Поздний будний вечер. Сижу одна за столом. Уже готовилась ко сну, когда Нина постучала.
– Что делаешь? – спросила она, войдя в комнату.
– Так, подумывала лечь спать, – ответила я. – Думаю, скоро можно будет постелить детям.
– Может, прогуляемся? – спросила Нина.
– Поздно уже.
– На улице хорошая погода.
– Да, наконец-то распогодилось.
– Или посмотрим какой-нибудь фильм?
– Я не хочу, дорогая. Голова ноет с обеда, и что-то сил ни на что не осталось.
– Ты так редко отдыхаешь.
– Да, надо бы за собой следить.
– Седа, – заговорила она другим голосом, – мне надо кое-что тебе рассказать.
– Что-то случилось?
Нина замерла на секунду, но лицо было спокойно.
– Я решила переехать в Америку.
Я усмехнулась. Но затем, видя, что Нина не меняется в лице, присмотрелась к ней получше.
– Я не говорила ни тебе, ни Сако, но еще весной мне одобрили заявку на визу.
– Какую визу?
– В мае разыгрывали грин-карту, – ответила она. – Что-то вроде гражданства.
– Ты выиграла?
Нина кивнула.
Меня вмиг ужалило знакомое чувство. Я снова вгляделась в ее лицо – наивные глаза, маленький носик, низенький лоб – и спросила:
– Ты же шутишь сейчас?
– Нет, Седа.
– Почему ты молчала?
– Боялась, что струшу, если расскажу.
Я спросила, не скрывая обиды:
– Почему ты это сделала?
– Решила попытать удачу, – ответила Нина, пожав плечами. – Мне нечего терять.
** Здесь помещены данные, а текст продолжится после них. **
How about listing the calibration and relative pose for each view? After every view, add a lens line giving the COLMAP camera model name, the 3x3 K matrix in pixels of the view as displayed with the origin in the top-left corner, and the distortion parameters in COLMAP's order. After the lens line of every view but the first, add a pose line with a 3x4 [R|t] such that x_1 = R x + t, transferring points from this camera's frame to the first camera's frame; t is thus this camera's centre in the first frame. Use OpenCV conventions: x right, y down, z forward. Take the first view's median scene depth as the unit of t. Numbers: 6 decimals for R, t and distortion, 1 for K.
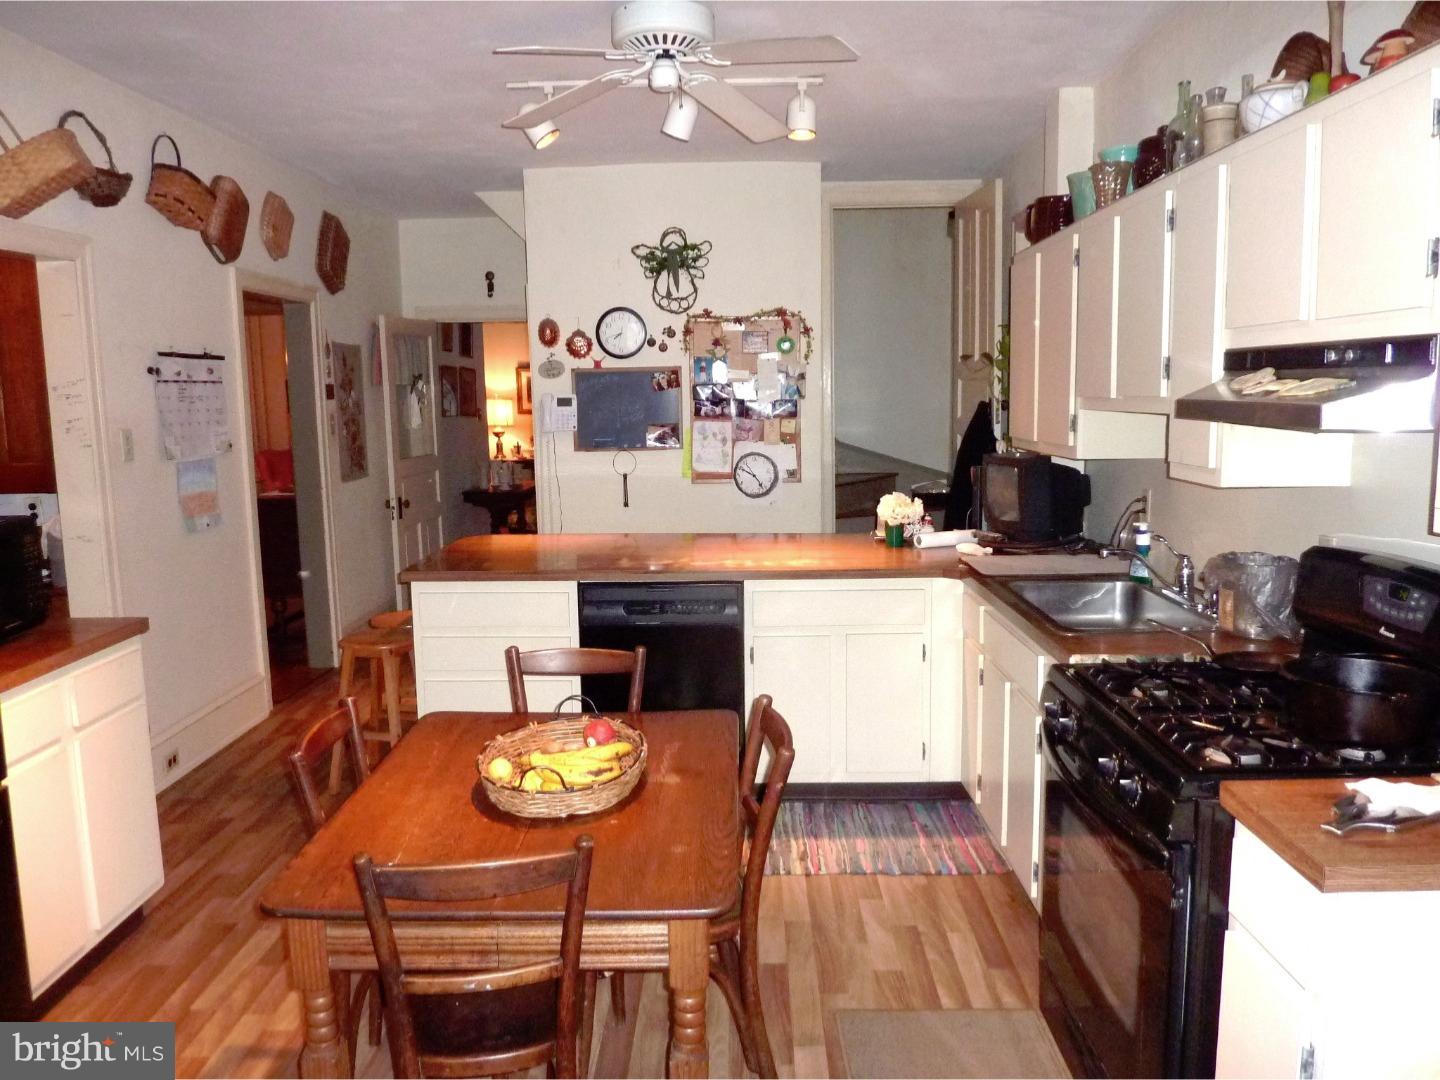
lens RADIAL K [[1079.6, 0, 721.4], [0, 1079.6, 549.9], [0, 0, 1]] dist [-0.009950, -0.039275]
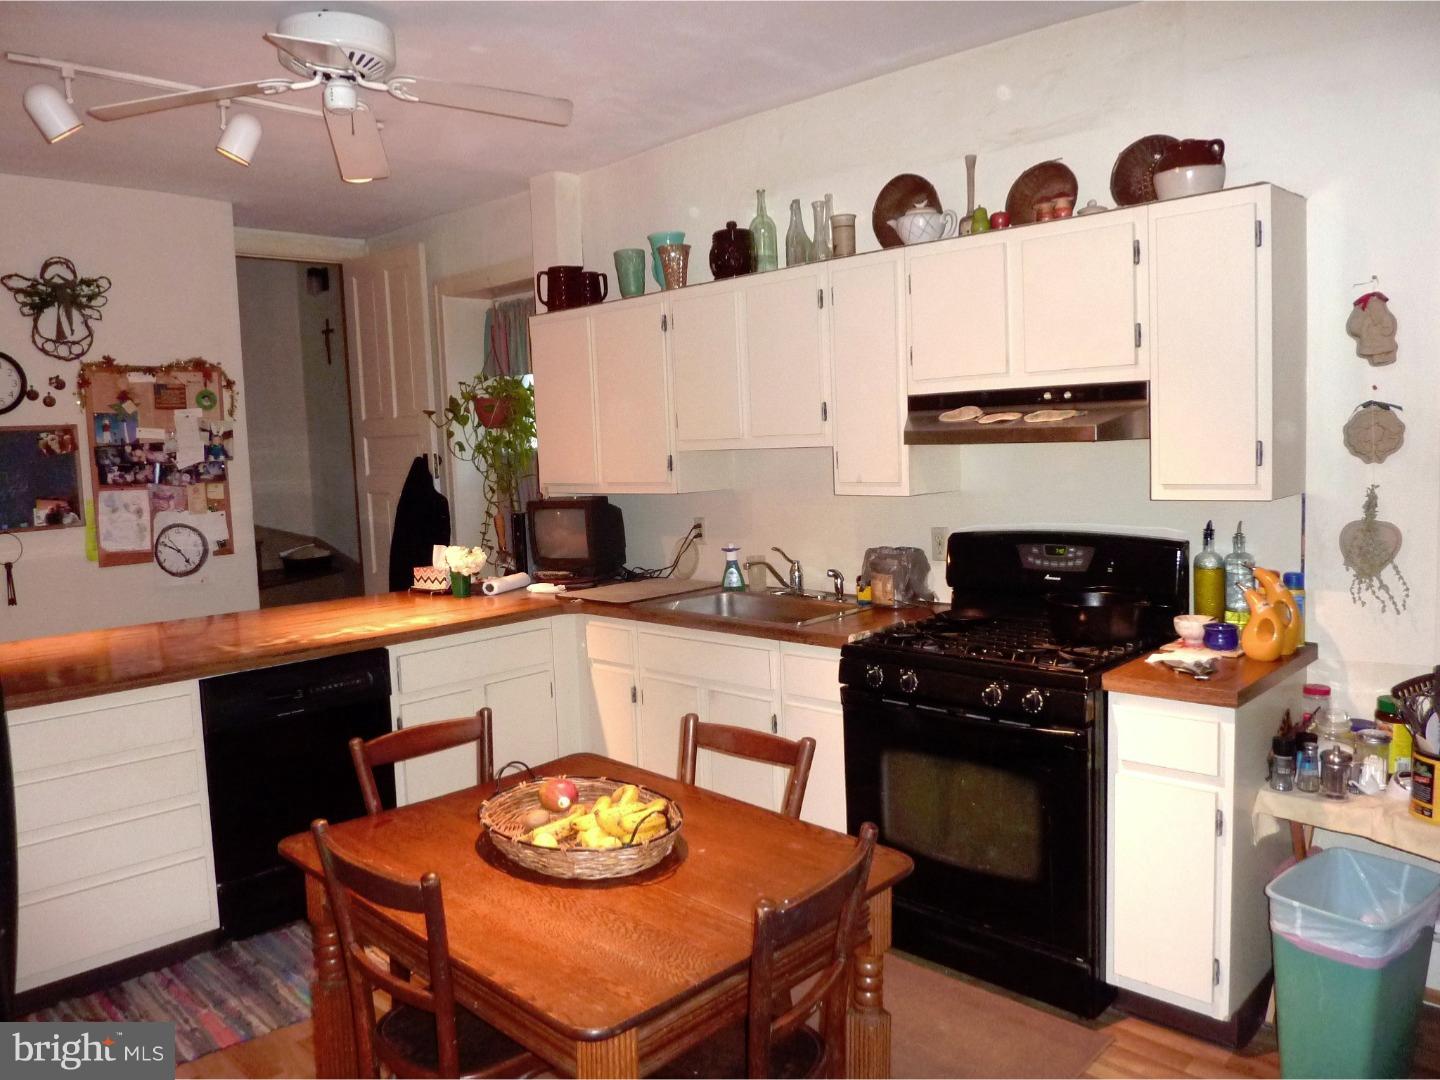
lens RADIAL K [[1079.6, 0, 725.7], [0, 1079.6, 531.3], [0, 0, 1]] dist [-0.009950, -0.039275]
pose [[0.680499, -0.073081, 0.729096, -0.299478], [0.134020, 0.990643, -0.025790, -0.003935], [-0.720389, 0.115264, 0.683925, 0.104350]]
Теперь, когда Сако нет, ей действительно нечего терять.
– Америка – не Армения, – сказала я. – Там другие нравы, правила.
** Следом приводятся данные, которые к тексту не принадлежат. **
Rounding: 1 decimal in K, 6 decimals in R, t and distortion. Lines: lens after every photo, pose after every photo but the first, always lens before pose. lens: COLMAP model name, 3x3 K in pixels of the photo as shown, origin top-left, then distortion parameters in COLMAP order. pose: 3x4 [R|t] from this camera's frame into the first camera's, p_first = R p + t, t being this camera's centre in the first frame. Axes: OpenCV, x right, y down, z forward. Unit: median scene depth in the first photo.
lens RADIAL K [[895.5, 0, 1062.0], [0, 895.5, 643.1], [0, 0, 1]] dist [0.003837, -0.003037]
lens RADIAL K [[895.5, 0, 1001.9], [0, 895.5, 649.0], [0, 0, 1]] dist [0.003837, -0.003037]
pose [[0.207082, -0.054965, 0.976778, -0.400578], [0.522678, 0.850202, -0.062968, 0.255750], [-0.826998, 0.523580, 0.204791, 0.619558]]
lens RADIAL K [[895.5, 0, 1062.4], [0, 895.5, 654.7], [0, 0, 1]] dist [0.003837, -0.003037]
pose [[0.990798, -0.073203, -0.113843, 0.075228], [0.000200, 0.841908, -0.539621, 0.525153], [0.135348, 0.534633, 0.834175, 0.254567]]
– Я знаю, Седа. Это одна из причин, почему я не хочу оставаться здесь.
– Можно изменить место, в котором ты живешь. Даже эту страну можно изменить.
– Возможно, Седа. Но мне жалко моей жизни.
Я не сразу поняла.
– Что ты имеешь в виду?
– Мне жалко моего времени. Я не хочу его тратить впустую. Я хочу потратить его с пользой. Откуда мы знаем, сколько нам осталось?
– А работа? – спросила я, глядя на нее все пристальнее. – На что ты будешь жить?
– Мне обещали помочь первое время.
– Кто?
– Государство, – ответила Нина. – Мне положены социальные выплаты. У меня будет время, чтобы найти работу.
Я разозлилась.
– Ты будешь жить за счет налогоплательщиков, – сказала я.
– Мне не привыкать жить за чужой счет.
– Тебе никто не даст нормальной работы.
– Я понимаю.
– Может быть, придется работать уборщицей.
– Я готова.
– Мыть полы, сортиры.
– Я уже это делала.
– Жить с другими, незнакомыми людьми.
– Я потерплю.
– Рядом не будет ни друзей, ни родных. Вообще никого.